É direito de cada pessoa ter seu conceito sobre governos de países vizinhos. Há vários motivos para criticar avalanche Chavista que tomou conta do comando político da Venezuela. Há flagrantes deformações no ritual democrático, fatos que para nós foram comuns no passado recente, mas que hoje nos parecem estranhos. O Brasil evoluiu mais depressa nos últimos passos rumo da democracia. Nem nos podemos esquecer que houve tempos, de inteira memória, em que pecamos mais gravemente contra a sagrada democracia. Então, entendemos que é preciso ter cuidado ao apontarmos a artilharia de impropérios contra Hugo Chávez e seus seguidores, uma vez que andamos fazendo coisas muito semelhantes na interpretação constitucional onde há impedimento do presidente que não pode assumir por motivos de saúde.
Tancredo Neves
Graças a Deus, com a doença grave de Tancredo Neves (1985), o anunciador e precursor de uma era de respeito ao voto popular, ainda que engolindo sapo bigodudo (Sarney), começamos o ciclo de eleições democráticas para a República, para emergir de obscurantismo. Na data prevista Tancredo estava impedido de assumir por motivo de saúde. Foi período de turbulência política no país que temia o retorno à ditadura. E, finalmente, assumiu o vice, num consenso entre poderes constituídos. Agora, na Venezuela, observa-se uma crise semelhante, temporariamente encaminhada com o voto e apoio popular para adiamento da posse, também pelo executivo, e a Suprema Corte venezuelana.
Lacerda e JK
Por isso é preciso cautela em qualquer arroubo de opinião, para não tomarmos o rumo do principal opositor ao governo Getúlio em 1955, querendo impedir as eleições que proclamaram JK. A fúria protagonizada pela UDN através do jornalista e líder político Carlos Lacerda (grande capacidade intelectual) assombra até hoje o pensamento democrático. Há um ranço de senso comum a impregnar falso moralismo que volta e meia emerge.
Respeito ao enfermo
É preciso desabafar perante a falta de dignidade de usuários dos meios de comunicação eletrônica, protegidos pela infâmia do anonimato, que adotam a postura de difamar pessoas, principalmente no campo político. Na última eleição para presidente, infelizmente presenciamos manifestações estéreis e mesquinhas sobre a saúde da então candidata e hoje presidenta. Pessoas dessa maledicência foram vencidas pela vida, pela saúde da presidenta Dilma e pelo voto popular. A feiúra de caráter foi derrotada pelo bem comum. É preciso entender que o debate, por mais feroz que pareça, pode ter um sentido ético quando a divergência não dispensa a grandeza. Para melhor ilustrar cito a combatividade dos anos 50, exercida por Carlos Lacerda, forte opositor ao trabalhismo, mas altivo nos conteúdos políticos, e encarando sempre de frente o debate. Foi o mais púgil opositor ao governo popular. Mesmo no adversário implacável é preciso reconhecer o critério, sem covardia. Alguns desavisados brasileiros zombam da doença de Chávez. Gracejar sobre o câncer de alguém, inimigo ou não, é extrema covardia. Alguém já disse que a covardia e a inveja são escombros morais encobertos pelas mesmas fezes.
Retoques:
- Cuidado com as expressões mesquinhas: elas revoltam pessoas de caráter.

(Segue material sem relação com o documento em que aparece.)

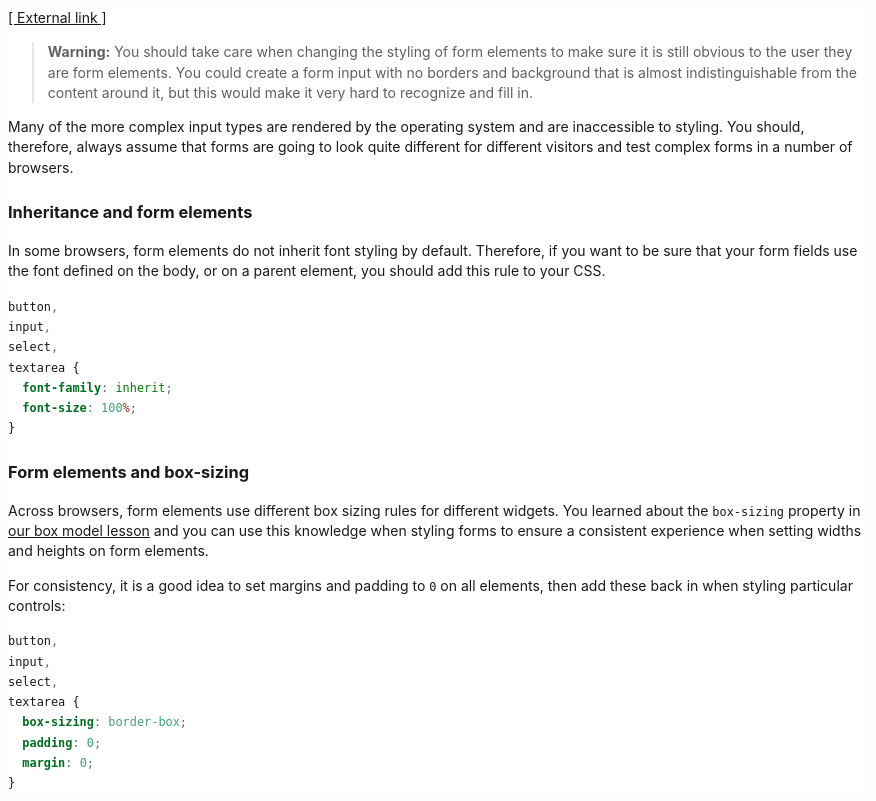 <iframe 
            class="EmbedGHLiveSample" 
            loading="lazy"
            src="https://in-tech-gration.github.io/css-examples/learn/images/form.html" 
            width="100%" 
            height="1000"></iframe>

<p><a href="https://in-tech-gration.github.io/css-examples/learn/images/form.html" target="_blank">
[ External link ]
</a>
</p>

> **Warning:** You should take care when changing the styling of form elements to make sure it is still obvious to the user they are form elements. You could create a form input with no borders and background that is almost indistinguishable from the content around it, but this would make it very hard to recognize and fill in.

Many of the more complex input types are rendered by the operating system and are inaccessible to styling. You should, therefore, always assume that forms are going to look quite different for different visitors and test complex forms in a number of browsers.

### Inheritance and form elements

In some browsers, form elements do not inherit font styling by default. Therefore, if you want to be sure that your form fields use the font defined on the body, or on a parent element, you should add this rule to your CSS.

```css
button,
input,
select,
textarea {
  font-family: inherit;
  font-size: 100%;
}
```

### Form elements and box-sizing

Across browsers, form elements use different box sizing rules for different widgets. You learned about the `box-sizing` property in [our box model lesson](../the_box_model/index.md) and you can use this knowledge when styling forms to ensure a consistent experience when setting widths and heights on form elements.

For consistency, it is a good idea to set margins and padding to `0` on all elements, then add these back in when styling particular controls:

```css
button,
input,
select,
textarea {
  box-sizing: border-box;
  padding: 0;
  margin: 0;
}
```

- Infelizmente persistem alguns comentários de cunho segregacionista que vaticinam o prejuízo da qualidade científica por causa do sistema de cotas em universidades. E aquela aristocracia que assume lugar na faculdade mediante favoritismo, fraude ou compra de vaga? Contribui para a qualidade e competitividade do ensino superior?
- O ministro Mercadante sabe e afirma que é preciso melhorar as condições do ensino básico brasileiro, com urgência.
- Permanece vital a importância das abordagens investigativas do jornalismo numa função que virou missão fiscalizadora dos fiscais. Estão aí os municípios mal administrados, ambulâncias apodrecendo nos pátios oficiais, e até a areia do rio Jacui explorada de forma danosa.
- A propósito, Passo Fundo é referência importante por que é aqui a nascente deste rio, que marca o divórcio com as águas do Prata.